**Work item**
Turn the data below into a numbered list, skipping any blank lines and leaving out the pictures.

%%

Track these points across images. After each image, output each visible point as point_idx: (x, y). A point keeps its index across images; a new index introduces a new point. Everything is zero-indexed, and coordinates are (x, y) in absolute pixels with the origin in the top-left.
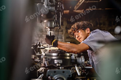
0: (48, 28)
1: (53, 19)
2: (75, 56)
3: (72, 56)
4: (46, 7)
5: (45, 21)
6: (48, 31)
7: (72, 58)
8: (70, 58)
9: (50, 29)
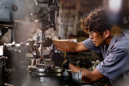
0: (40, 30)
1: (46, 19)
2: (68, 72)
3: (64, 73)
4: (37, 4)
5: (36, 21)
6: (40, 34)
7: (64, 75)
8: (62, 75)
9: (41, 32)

%%

**Output of the exercise**
1. Track these points across images. After each image, output each visible point as point_idx: (x, y). A point keeps its index across images; a new index introduces a new point. Everything is zero-indexed, and coordinates are (x, y) in absolute pixels with the origin in the top-left.
2. 0: (48, 28)
3. 1: (53, 19)
4. 2: (75, 56)
5. 3: (72, 56)
6. 4: (46, 7)
7. 5: (45, 21)
8. 6: (48, 31)
9. 7: (72, 58)
10. 8: (70, 58)
11. 9: (50, 29)
12. 0: (40, 30)
13. 1: (46, 19)
14. 2: (68, 72)
15. 3: (64, 73)
16. 4: (37, 4)
17. 5: (36, 21)
18. 6: (40, 34)
19. 7: (64, 75)
20. 8: (62, 75)
21. 9: (41, 32)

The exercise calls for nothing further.